Une autre compréhension profonde qui se tisse en moi est que je suis totalement seule et que je le serai toujours. Mais dans le bon sens du terme. Nulle autre que moi ne pouvait mettre ces enfants au monde. Pour chacun de mes enfantements je me suis retrouvée à un moment clé, dans un face-à-face avec moi-même. Face à l’intensité, la petite fille en moi terrorisée aurait voulu laisser les rênes, laisser quelqu’un d’autre le faire à ma place. Mais seule moi, puisque j’avais choisi la physiologie et que je n’étais pas dans un hôpital, pouvait m’ouvrir assez pour laisser passer la vie dans mon sexe de femme. Et quand je dis « moi », c’est bien de mon moi véritable dont je parle. J’ai senti comme je devais me dépouiller de mes faux semblants. Regarder les facettes de moi s’agiter et choisir de me mettre à nu, de n’être que moi, d’être entièrement moi, pure, crue, sauvage, instinctive, vulnérablement moi. Je devais trouver mes vraies forces, mon propre courage, mes propres larmes, mon propre chant, mon propre cri, ma propre puissance. Et lâcher les parts de moi qui souhaitaient rester assistées, victimes, irresponsables.

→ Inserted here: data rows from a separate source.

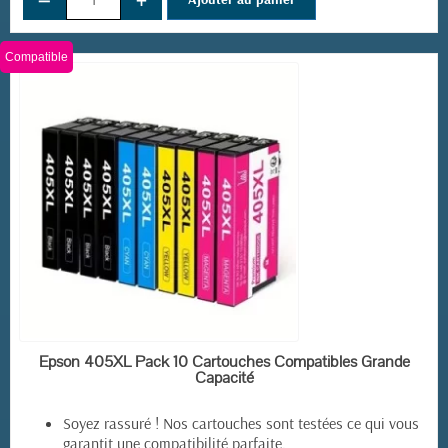
Compatible
EN STOCK
Epson 405XL Pack 10 Cartouches Compatibles Grande
Capacité
Soyez rassuré ! Nos cartouches sont testées ce qui vous
garantit une compatibilité parfaite.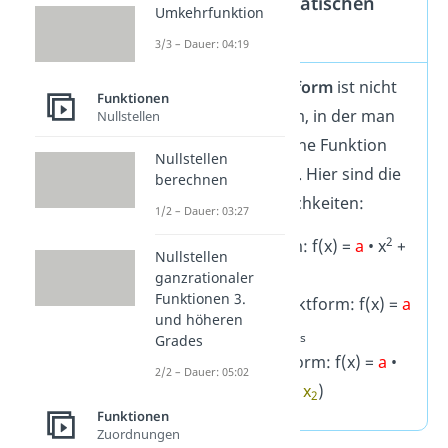
n einer quadratischen
Umkehrfunktion
Funktion
3/3 – Dauer: 04:19
Die
Nullstellenform
ist nicht
Funktionen
die einzige Form, in der man
Nullstellen
eine quadratische Funktion
Nullstellen
darstellen kann. Hier sind die
berechnen
weiteren Möglichkeiten:
1/2 – Dauer: 03:27
2
Normalform: f(x) =
a
• x
+
Nullstellen
b
• x +
c
ganzrationaler
Funktionen 3.
Scheitelpunktform: f(x) =
a
und höheren
2
• (x – x
)
+ y
s
s
Grades
Nullstellenform: f(x) =
a
•
2/2 – Dauer: 05:02
(x –
x
) • (x –
x
)
1
2
Funktionen
Zuordnungen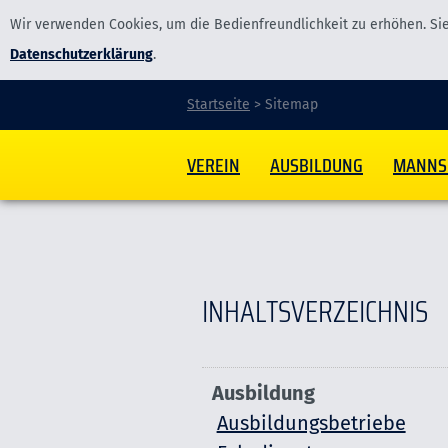
Wir verwenden Cookies, um die Bedienfreundlichkeit zu erhöhen. Sie
Datenschutzerklärung
.
Startseite
>
Sitemap
VEREIN
AUSBILDUNG
MANNS
INHALTSVERZEICHNIS
Ausbildung
Ausbildungsbetriebe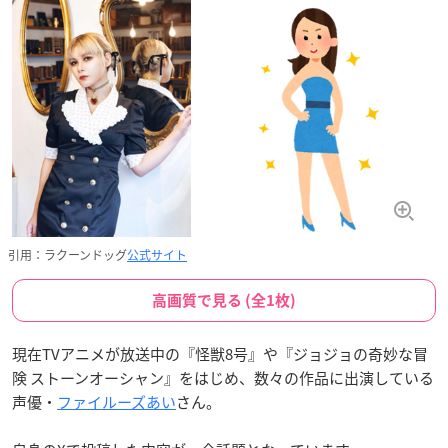
引用：ラクーンドッグ
公式サイト
高画質で見る (全1枚)
現在TVアニメが放送中の『怪獣8号』や『ジョジョの奇妙な冒
険 ストーンオーシャン』をはじめ、数々の作品に出演している
声優・
ファイルーズあい
さん。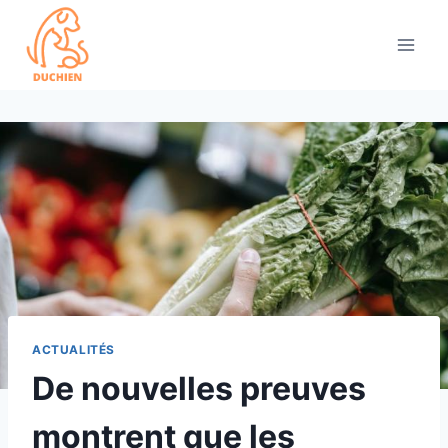
Skip
to
content
ACTUALITÉS
De nouvelles preuves
montrent que les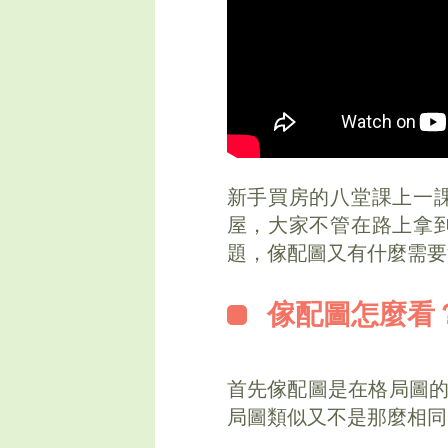
新手買房的八堂課上一
屋，大家不管在路上拿
題，傢配圖又有什麼需要
傢配圖怎麼看
首先傢配圖是在格局圖
局圖類似又不是那麼相同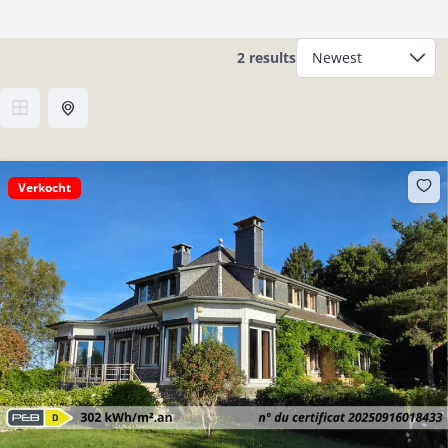
2 results
Verkocht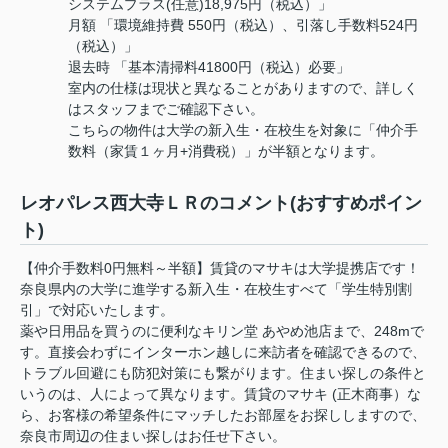
システムプラス(任意)18,975円（税込）」
月額 「環境維持費 550円（税込）、引落し手数料524円
（税込）」
退去時 「基本清掃料41800円（税込）必要」
室内の仕様は現状と異なることがありますので、詳しく
はスタッフまでご確認下さい。
こちらの物件は大学の新入生・在校生を対象に「仲介手
数料（家賃１ヶ月+消費税）」が半額となります。
レオパレス西大寺ＬＲのコメント(おすすめポイン
ト)
【仲介手数料0円無料～半額】賃貸のマサキは大学提携店です！
奈良県内の大学に進学する新入生・在校生すべて「学生特別割
引」で対応いたします。
薬や日用品を買うのに便利なキリン堂 あやめ池店まで、248mで
す。直接会わずにインターホン越しに来訪者を確認できるので、
トラブル回避にも防犯対策にも繋がります。住まい探しの条件と
いうのは、人によって異なります。賃貸のマサキ (正木商事）な
ら、お客様の希望条件にマッチしたお部屋をお探ししますので、
奈良市周辺の住まい探しはお任せ下さい。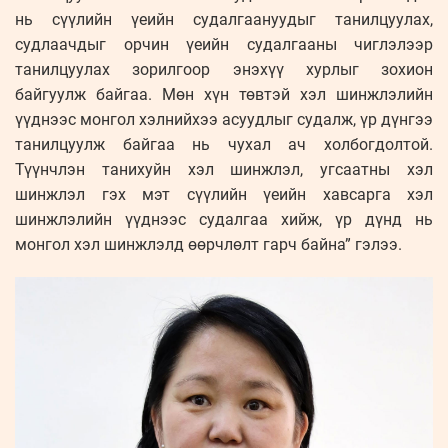
нь сүүлийн үеийн судалгаануудыг танилцуулах,
судлаачдыг орчин үеийн судалгааны чиглэлээр
танилцуулах зорилгоор энэхүү хурлыг зохион
байгуулж байгаа. Мөн хүн төвтэй хэл шинжлэлийн
үүднээс монгол хэлнийхээ асуудлыг судалж, үр дүнгээ
танилцуулж байгаа нь чухал ач холбогдолтой.
Түүнчлэн танихуйн хэл шинжлэл, угсаатны хэл
шинжлэл гэх мэт сүүлийн үеийн хавсарга хэл
шинжлэлийн үүднээс судалгаа хийж, үр дүнд нь
монгол хэл шинжлэлд өөрчлөлт гарч байна” гэлээ.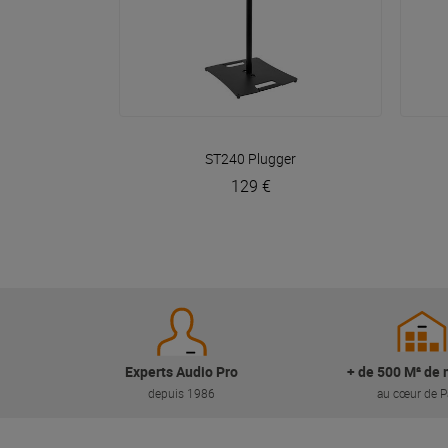
VOIR EN DÉTAIL
ST240
Plugger
129 €
Experts Audio Pro
+ de 500 M² de 
depuis 1986
au cœur de P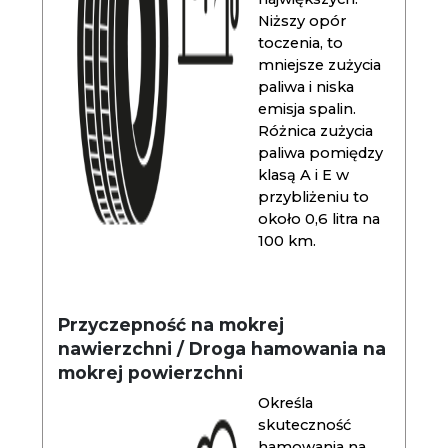
Niższy opór
toczenia, to
mniejsze zużycia
paliwa i niska
emisja spalin.
Różnica zużycia
paliwa pomiędzy
klasą A i E w
przybliżeniu to
około 0,6 litra na
100 km.
Przyczepność na mokrej
nawierzchni / Droga hamowania na
mokrej powierzchni
Określa
skuteczność
hamowania na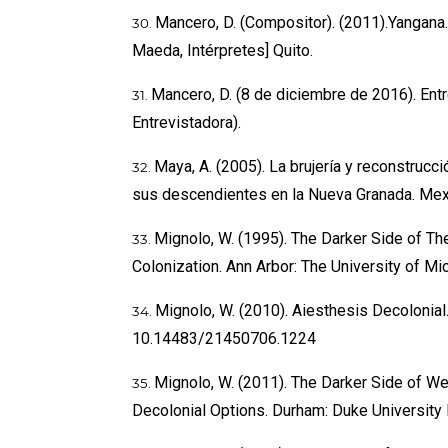
Mancero, D. (Compositor). (2011).Yangana. 
Maeda, Intérpretes] Quito.
Mancero, D. (8 de diciembre de 2016). Entr
Entrevistadora).
Maya, A. (2005). La brujería y reconstrucc
sus descendientes en la Nueva Granada. Mexi
Mignolo, W. (1995). The Darker Side of The 
Colonization. Ann Arbor: The University of Mi
Mignolo, W. (2010). Aiesthesis Decolonial. 
10.14483/21450706.1224
Mignolo, W. (2011). The Darker Side of We
Decolonial Options. Durham: Duke University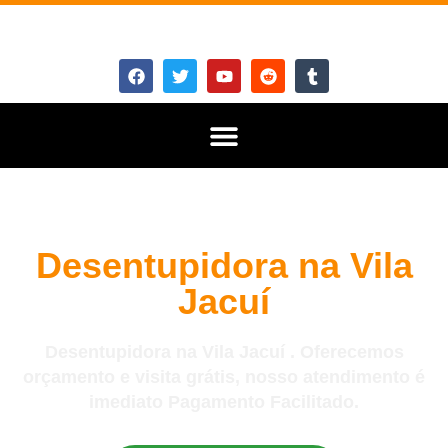
Desentupidora na Vila
Jacuí
Desentupidora na Vila Jacuí . Oferecemos
orçamento e visita grátis, nosso atendimento é
imediato Pagamento Facilitado.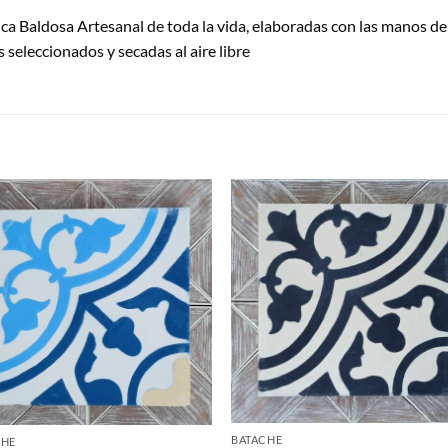
tica Baldosa Artesanal de toda la vida, elaboradas con las manos 
seleccionados y secadas al aire libre
S
BATACHE
CHE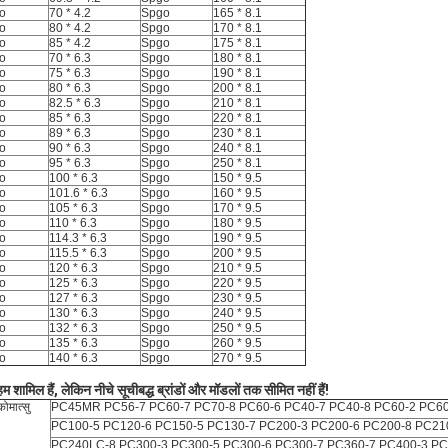
o
70 * 4.2
Spgo
165 * 8.1
o
80 * 4.2
Spgo
170 * 8.1
o
85 * 4.2
Spgo
175 * 8.1
o
70 * 6.3
Spgo
180 * 8.1
o
75 * 6.3
Spgo
190 * 8.1
o
80 * 6.3
Spgo
200 * 8.1
o
82.5 * 6.3
Spgo
210 * 8.1
o
85 * 6.3
Spgo
220 * 8.1
o
89 * 6.3
Spgo
230 * 8.1
o
90 * 6.3
Spgo
240 * 8.1
o
95 * 6.3
Spgo
250 * 8.1
o
100 * 6.3
Spgo
150 * 9.5
o
101.6 * 6.3
Spgo
160 * 9.5
o
105 * 6.3
Spgo
170 * 9.5
o
110 * 6.3
Spgo
180 * 9.5
o
114.3 * 6.3
Spgo
190 * 9.5
o
115.5 * 6.3
Spgo
200 * 9.5
o
120 * 6.3
Spgo
210 * 9.5
o
125 * 6.3
Spgo
220 * 9.5
o
127 * 6.3
Spgo
230 * 9.5
o
130 * 6.3
Spgo
240 * 9.5
o
132 * 6.3
Spgo
250 * 9.5
o
135 * 6.3
Spgo
260 * 9.5
o
140 * 6.3
Spgo
270 * 9.5
हम शामिल हैं, लेकिन नीचे सूचीबद्ध ब्रांडों और मॉडलों तक सीमित नहीं हैं!
कोमात्सु
PC45MR PC56-7 PC60-7 PC70-8 PC60-6 PC40-7 PC40-8 PC60-2 PC60
PC100-5 PC120-6 PC150-5
PC130-7 PC200-3 PC200-6 PC200-8 PC21
PC240LC-8 PC300-3 PC300-5 PC300-6 PC300-7 PC360-7 PC400-3 PC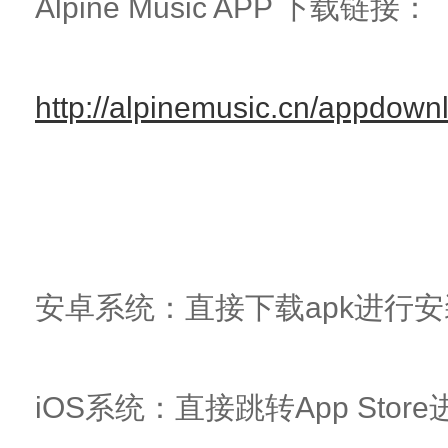
Alpine Music APP 下载链接：
http://alpinemusic.cn/appdown
安卓系统：直接下载apk进行安
iOS系统：直接跳转App Sto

C’est si confortable parfois de ne pas se sentir responsable. Mais pour mettre au monde mes bébés sous ma propre autorité hormonale, je devais reprendre mon pouvoir et cela vient avec la responsabilité. Et c’est en comprenant que ce lieu ou était mes bébés, ce lieu que je devais trouver en moi, qui me connectait au grand tout plus grand que moi, ce lieu je ne pouvais l’atteindre que seule. Alors je me suis trouvée face à un choix. Une décision à prendre. Allais-je choisir la vie, si puissante, si vibrante ? Allais-je choisir la joie, la confiance, la foi qui me permettrait d’aller chercher mes bébés et de les accompagner vers mes bras, vers mon cœur, vers cette vie-là ? Une décision à prendre mais aucun choix en vrai. Car la vie était là, en train de me traverser, j’étais déjà en train de le faire. Le sommet atteint, j’ai réalisé par deux fois que la montagne n’était pas si haute qu’elle ne le semblait et que j’en étais capable. Le choix je l’avais déjà fait, je devenais maman et j’étais responsable de moi et de ma famille. J’avais trouvé la force de prendre soin de cet enfant là.
Quand je regarde l’actualité, je me dis que le monde a terriblement besoin que les femmes retrouvent leur pouvoir. Que les familles du nouveau monde se nourrissent aussi de cette force que l’on a en nous pour dire non et poser leurs limites. Car prendre ses responsabilités c’est aussi prendre soin de la vie. Pour nous, pour la Terre, notre mère.